As is so often the case, the plight of many is the result of a few at the top, and circumstances well beyond the control of those on the factory floor.
I think we can all agree media in general in this country has issues.
Radio is strong and growing. It is the only branch of local mainstream media doing well.
Linear television is in trouble, no more so than Three.
Papers, whether print or digital, have been fighting a difficult if not losing battle for years.
Stuff has an owner that has tried to sell them. It has not succeeded, and now finds itself with an asset it doesn't want and cannot offload.
How do you think that makes the staff feel?
TVNZ doesn't make money, doesn't pay a dividend and will in some way shape or form be reshuffled into something else involving Radio New Zealand and possibly Maori TV by a Government that's due to make an announcement before the end of the year.
By the way I hope the Commerce Commission is watching all this.
Having turned down a merger between NZME and Stuff, then if Stuff falls over, what would it rather have had?
A turbo-charged NZME having taken Stuff off life support, or even more journos out of work?
Which brings us to the slightly dramatic part of the TV3 story. This is the line often run as to just how vital it is to democracy to have a well-functioning, thriving media.
In TV3's case that is only a tiny part of the equation. When we talk of the media's value to democracy, we really are only talking about news and current affairs which is but one division.
If TV3 folds and Married at First Sight is never produced here again it will not be missed, nor to be blunt will vast swathes of programmes that added nothing to our lives, and far less democracy, apart from mild entertainment for those who chose to watch.
And that is perhaps the hardest truth of all.
As visible as a TV3 demise might be, it in reality is no different to any other business that tried to leverage a product or service in the market place and failed.
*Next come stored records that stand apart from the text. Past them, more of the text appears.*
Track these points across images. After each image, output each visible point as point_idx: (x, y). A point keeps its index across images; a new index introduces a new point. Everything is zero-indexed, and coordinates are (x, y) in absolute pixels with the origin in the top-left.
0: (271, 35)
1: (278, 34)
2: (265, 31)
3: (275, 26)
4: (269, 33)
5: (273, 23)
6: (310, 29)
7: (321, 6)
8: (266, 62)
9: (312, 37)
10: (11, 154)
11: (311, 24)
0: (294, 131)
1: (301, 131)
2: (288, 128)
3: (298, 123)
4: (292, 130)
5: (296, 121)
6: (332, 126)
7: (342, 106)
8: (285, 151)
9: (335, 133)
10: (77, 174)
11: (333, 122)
TV3 has never really rated. Its noise, its brand, its edgy presence loved by many others in the media who drink at the same Ponsonby bars has clearly never translated into what counts - money.
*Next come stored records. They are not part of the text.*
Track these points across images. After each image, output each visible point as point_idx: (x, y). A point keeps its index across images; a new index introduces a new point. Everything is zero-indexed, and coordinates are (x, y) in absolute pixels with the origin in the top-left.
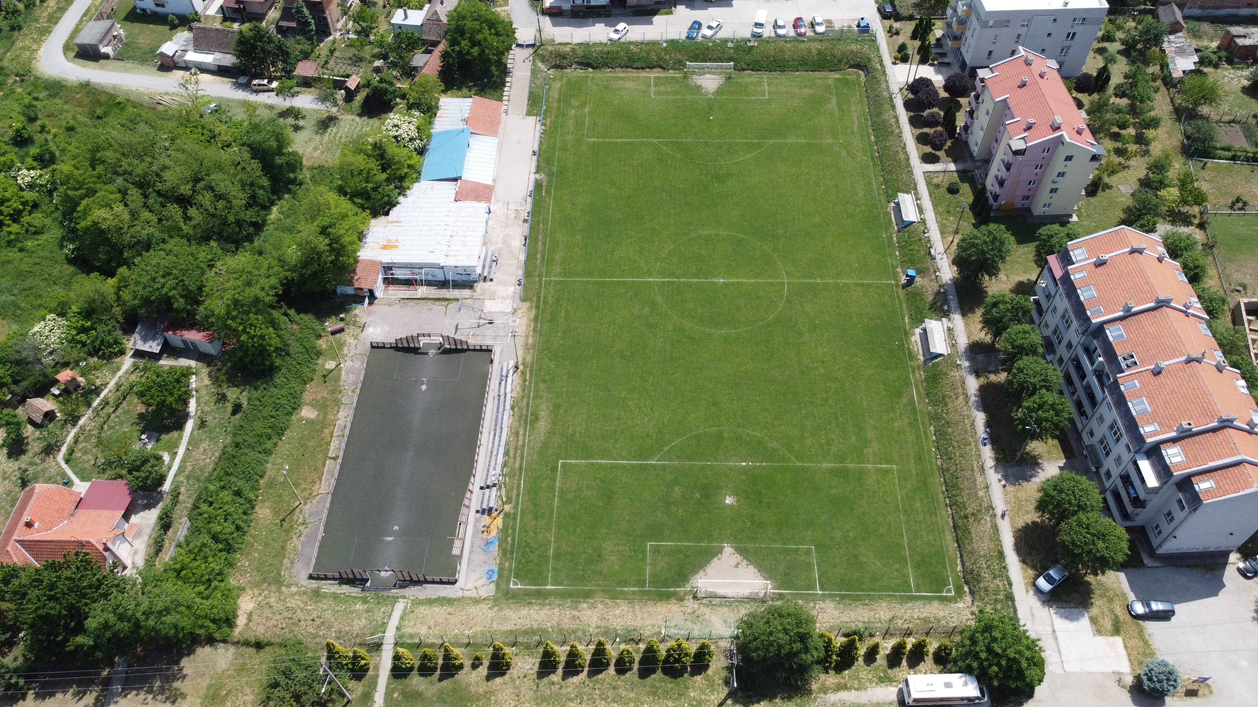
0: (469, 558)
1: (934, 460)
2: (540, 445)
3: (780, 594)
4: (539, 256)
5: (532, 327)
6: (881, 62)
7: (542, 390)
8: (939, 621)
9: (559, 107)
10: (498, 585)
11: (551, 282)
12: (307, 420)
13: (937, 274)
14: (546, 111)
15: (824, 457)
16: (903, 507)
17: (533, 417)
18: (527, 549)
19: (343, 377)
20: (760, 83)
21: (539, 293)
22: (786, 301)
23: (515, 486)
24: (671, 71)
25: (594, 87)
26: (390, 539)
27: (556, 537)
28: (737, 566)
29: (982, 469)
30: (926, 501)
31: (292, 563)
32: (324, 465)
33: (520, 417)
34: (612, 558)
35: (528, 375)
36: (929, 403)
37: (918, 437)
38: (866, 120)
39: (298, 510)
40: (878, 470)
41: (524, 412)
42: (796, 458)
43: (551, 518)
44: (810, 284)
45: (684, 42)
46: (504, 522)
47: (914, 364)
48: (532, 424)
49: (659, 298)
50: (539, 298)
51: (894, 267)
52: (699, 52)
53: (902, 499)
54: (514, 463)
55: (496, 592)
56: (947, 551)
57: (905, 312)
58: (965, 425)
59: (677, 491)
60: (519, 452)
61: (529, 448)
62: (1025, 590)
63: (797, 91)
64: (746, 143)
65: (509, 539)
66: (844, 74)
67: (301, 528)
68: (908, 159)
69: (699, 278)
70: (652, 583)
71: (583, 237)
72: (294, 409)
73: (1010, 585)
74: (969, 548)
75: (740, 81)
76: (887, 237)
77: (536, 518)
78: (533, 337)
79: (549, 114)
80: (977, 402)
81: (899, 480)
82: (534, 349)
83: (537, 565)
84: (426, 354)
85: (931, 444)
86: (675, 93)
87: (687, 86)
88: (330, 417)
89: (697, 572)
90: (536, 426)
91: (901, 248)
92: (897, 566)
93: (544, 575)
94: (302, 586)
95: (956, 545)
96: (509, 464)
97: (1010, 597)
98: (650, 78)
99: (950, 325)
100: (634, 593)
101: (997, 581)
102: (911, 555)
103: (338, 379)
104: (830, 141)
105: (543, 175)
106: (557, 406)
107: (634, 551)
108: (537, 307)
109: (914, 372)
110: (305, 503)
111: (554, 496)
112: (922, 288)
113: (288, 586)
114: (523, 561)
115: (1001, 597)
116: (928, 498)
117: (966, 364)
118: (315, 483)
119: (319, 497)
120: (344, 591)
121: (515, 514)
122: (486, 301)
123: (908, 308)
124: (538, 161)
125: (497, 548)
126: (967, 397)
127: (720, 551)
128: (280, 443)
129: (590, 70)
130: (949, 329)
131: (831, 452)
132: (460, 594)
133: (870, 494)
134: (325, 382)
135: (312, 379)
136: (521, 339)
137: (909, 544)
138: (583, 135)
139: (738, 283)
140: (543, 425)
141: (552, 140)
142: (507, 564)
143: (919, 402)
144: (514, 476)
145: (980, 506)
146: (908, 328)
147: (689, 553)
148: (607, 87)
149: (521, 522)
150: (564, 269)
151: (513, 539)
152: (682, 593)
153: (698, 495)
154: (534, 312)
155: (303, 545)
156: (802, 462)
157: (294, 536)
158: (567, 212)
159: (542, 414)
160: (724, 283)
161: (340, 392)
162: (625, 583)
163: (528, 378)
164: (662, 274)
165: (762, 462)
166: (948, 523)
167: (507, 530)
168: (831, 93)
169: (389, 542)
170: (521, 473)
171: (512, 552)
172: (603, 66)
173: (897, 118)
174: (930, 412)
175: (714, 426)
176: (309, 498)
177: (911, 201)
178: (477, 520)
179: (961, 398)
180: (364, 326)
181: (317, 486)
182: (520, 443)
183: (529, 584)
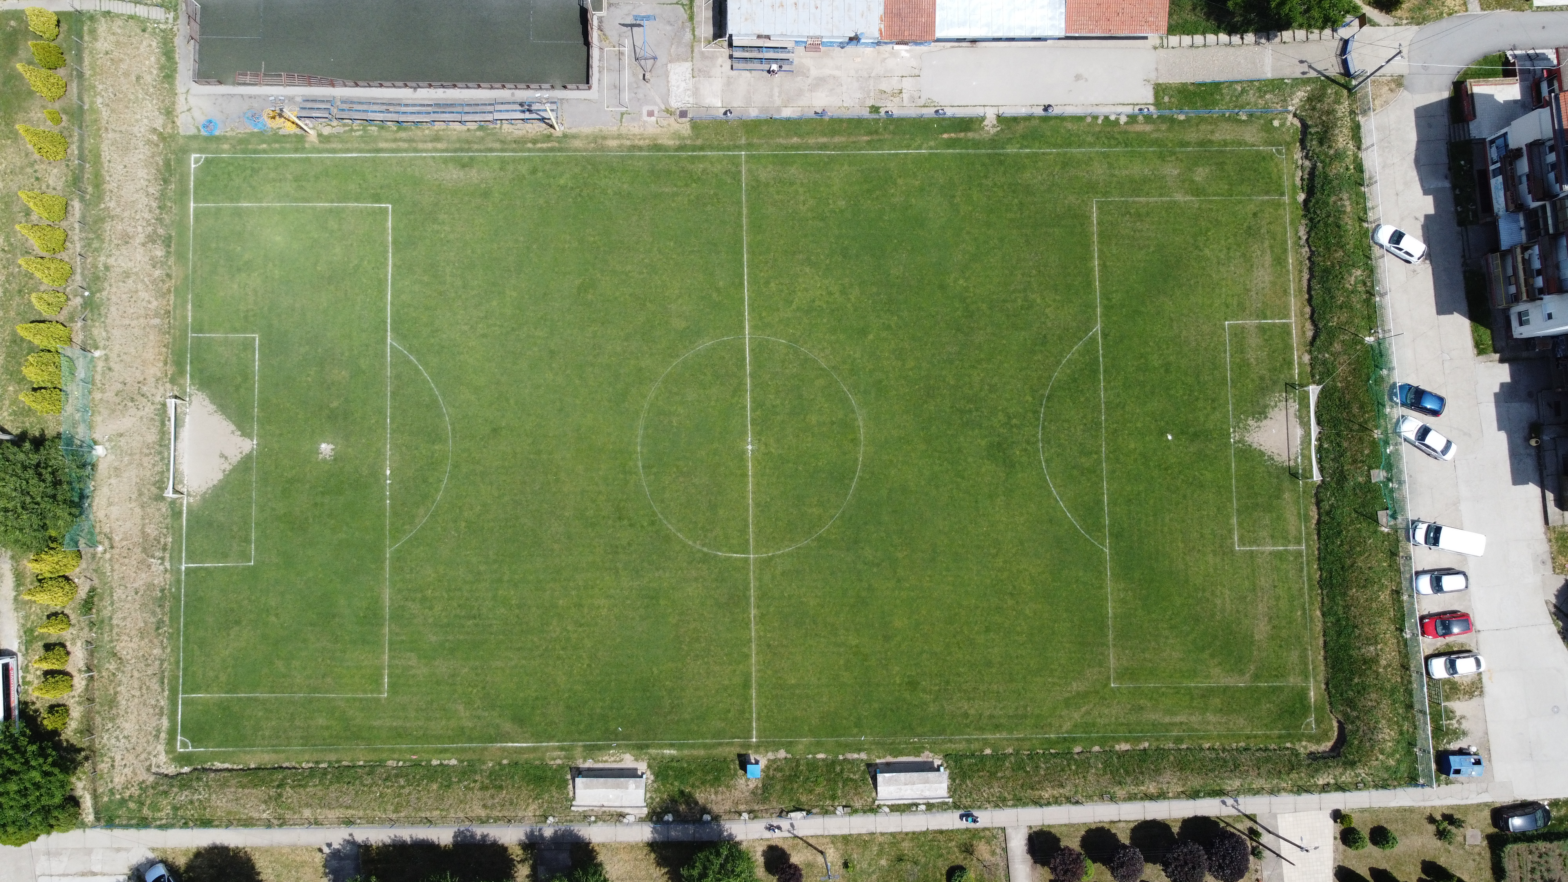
0: (232, 96)
1: (396, 756)
2: (417, 174)
3: (180, 513)
4: (795, 140)
5: (641, 143)
6: (1340, 788)
7: (516, 169)
8: (112, 719)
9: (1183, 144)
10: (195, 137)
11: (738, 165)
13: (745, 816)
14: (1172, 121)
15: (400, 591)
16: (319, 700)
17: (466, 160)
18: (248, 172)
20: (1280, 535)
21: (712, 148)
22: (705, 554)
23: (349, 145)
24: (1306, 358)
25: (1251, 208)
27: (267, 208)
28: (222, 456)
29: (349, 822)
30: (326, 734)
33: (468, 142)
34: (236, 286)
35: (545, 145)
36: (500, 764)
37: (439, 738)
38: (1179, 740)
40: (379, 669)
41: (476, 146)
42: (398, 551)
43: (296, 200)
44: (747, 598)
45: (1380, 380)
46: (289, 135)
47: (578, 752)
48: (452, 159)
49: (705, 344)
50: (702, 148)
51: (788, 746)
52: (1355, 410)
53: (330, 700)
54: (386, 140)
55: (185, 137)
56: (245, 752)
57: (686, 752)
58: (431, 810)
59: (341, 375)
60: (406, 145)
61: (412, 159)
62: (155, 846)
63: (1262, 608)
64: (1099, 502)
65: (264, 146)
66: (1319, 709)
68: (1037, 803)
69: (753, 410)
70: (198, 342)
71: (842, 211)
73: (160, 827)
74: (234, 782)
75: (1286, 495)
76: (861, 743)
77: (297, 179)
78: (620, 146)
79: (1164, 127)
80: (473, 836)
81: (361, 700)
82: (594, 150)
83: (226, 186)
85: (425, 756)
86: (1242, 368)
87: (1263, 389)
89: (213, 402)
90: (451, 166)
91: (831, 765)
92: (223, 678)
93: (210, 197)
95: (252, 766)
96: (384, 133)
97: (144, 823)
98: (1287, 316)
99: (631, 819)
100: (185, 317)
101: (168, 810)
102: (240, 699)
104: (1112, 662)
105: (993, 131)
106: (486, 194)
107: (246, 318)
108: (681, 148)
109: (562, 749)
111: (332, 201)
112: (728, 787)
114: (231, 168)
115: (146, 811)
116: (331, 737)
117: (548, 832)
121: (303, 150)
122: (688, 65)
123: (695, 759)
124: (1029, 118)
125: (247, 131)
126: (483, 821)
127: (246, 434)
129: (1301, 197)
130: (622, 815)
131: (409, 604)
132: (180, 88)
133: (338, 654)
136: (615, 128)
137: (256, 700)
138: (1105, 194)
139: (745, 475)
140: (454, 174)
141: (1090, 139)
142: (226, 147)
143: (504, 749)
144: (365, 142)
145: (288, 809)
146: (653, 751)
147: (242, 390)
148: (1251, 232)
149: (291, 159)
150: (767, 185)
151: (264, 151)
152: (182, 382)
153: (335, 404)
154: (671, 143)
156: (391, 558)
158: (900, 181)
159: (473, 173)
160: (744, 452)
162: (198, 305)
163: (539, 145)
164: (759, 349)
165: (391, 499)
166: (288, 760)
167: (276, 142)
168: (1256, 677)
170: (369, 151)
171: (243, 151)
172: (1311, 220)
173: (1161, 796)
174: (484, 763)
175: (453, 430)
177: (927, 794)
178: (291, 99)
179: (483, 813)
182: (421, 146)
183: (196, 179)
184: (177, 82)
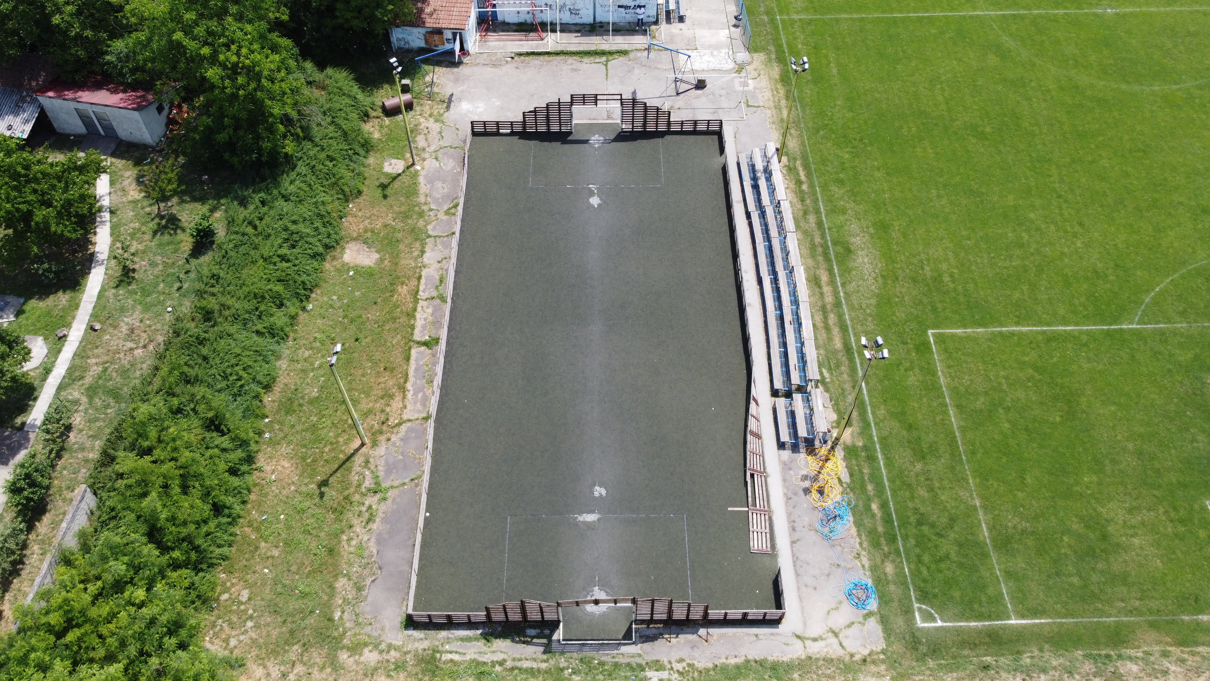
0: (795, 559)
2: (873, 301)
5: (782, 92)
7: (841, 198)
10: (884, 621)
11: (792, 21)
12: (358, 270)
17: (839, 249)
18: (925, 529)
19: (423, 187)
21: (777, 39)
23: (848, 386)
26: (591, 518)
27: (982, 497)
31: (360, 589)
32: (408, 359)
34: (1136, 541)
39: (358, 460)
41: (818, 240)
43: (955, 454)
46: (850, 469)
48: (840, 263)
49: (1006, 40)
50: (779, 46)
54: (830, 339)
55: (888, 640)
60: (832, 318)
61: (852, 308)
65: (874, 507)
67: (371, 500)
69: (1067, 8)
72: (327, 247)
77: (920, 455)
78: (789, 108)
82: (799, 129)
83: (961, 565)
84: (586, 142)
88: (406, 262)
90: (851, 265)
93: (991, 591)
94: (390, 647)
103: (412, 191)
106: (883, 227)
108: (781, 61)
110: (375, 444)
111: (944, 405)
113: (355, 649)
114: (926, 558)
118: (391, 397)
119: (404, 428)
120: (499, 657)
121: (868, 449)
122: (681, 53)
125: (854, 531)
128: (303, 317)
132: (799, 651)
134: (385, 197)
135: (360, 193)
136: (768, 112)
139: (1143, 13)
140: (863, 262)
142: (889, 569)
144: (838, 366)
149: (887, 465)
151: (884, 506)
154: (777, 69)
155: (379, 542)
157: (355, 521)
159: (856, 241)
160: (1117, 14)
161: (421, 214)
162: (1197, 603)
163: (803, 178)
164: (996, 5)
167: (863, 488)
169: (589, 526)
171: (892, 539)
176: (381, 432)
178: (786, 467)
180: (450, 101)
181: (396, 404)
182: (829, 299)
183: (962, 617)
184: (785, 659)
Media is not a charity, except for news and current affairs which is at least partly a social service. The rest is just commodity - people either want it or don't.
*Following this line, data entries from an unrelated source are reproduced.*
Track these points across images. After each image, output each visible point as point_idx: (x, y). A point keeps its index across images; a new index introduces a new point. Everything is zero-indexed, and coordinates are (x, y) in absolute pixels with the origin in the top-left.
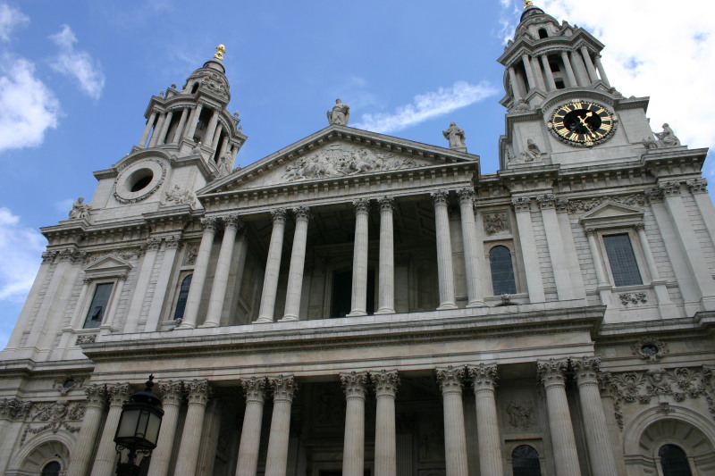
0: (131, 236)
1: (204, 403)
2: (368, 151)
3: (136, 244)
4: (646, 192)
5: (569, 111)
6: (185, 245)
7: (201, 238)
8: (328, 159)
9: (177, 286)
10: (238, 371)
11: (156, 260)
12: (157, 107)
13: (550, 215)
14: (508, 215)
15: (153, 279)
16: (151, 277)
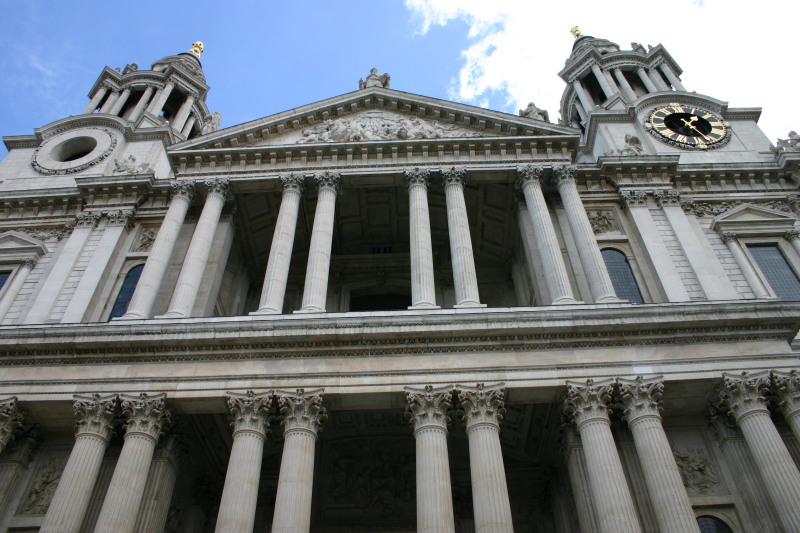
0: (53, 211)
1: (155, 435)
2: (421, 121)
3: (58, 222)
4: (790, 198)
5: (668, 113)
6: (138, 226)
7: (163, 218)
8: (364, 127)
9: (118, 277)
10: (222, 384)
11: (88, 240)
12: (109, 82)
13: (675, 213)
14: (615, 213)
15: (79, 265)
16: (77, 261)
The market in many respects has never been kind to TV3. Look at their history - this is not the first time they have been in trouble.
They have tried a campaign of late to blame TVNZ, but my most recent experience with TVNZ involved being on a programme with an audience of 500,000 a night, up against a series of programmes with well under half that, in some cases so much under, that they got cancelled.
That had nothing to do with TVNZ's owner. It had to do with what was put on screen. And that ultimately is how the media works: you give people what they want and if you can do that, you can sell advertising around it, not just to pay the bills, but also make a profit.
That theoretically simple, yet realistically complex equation, has never changed, and sadly TV3 has never really cracked it.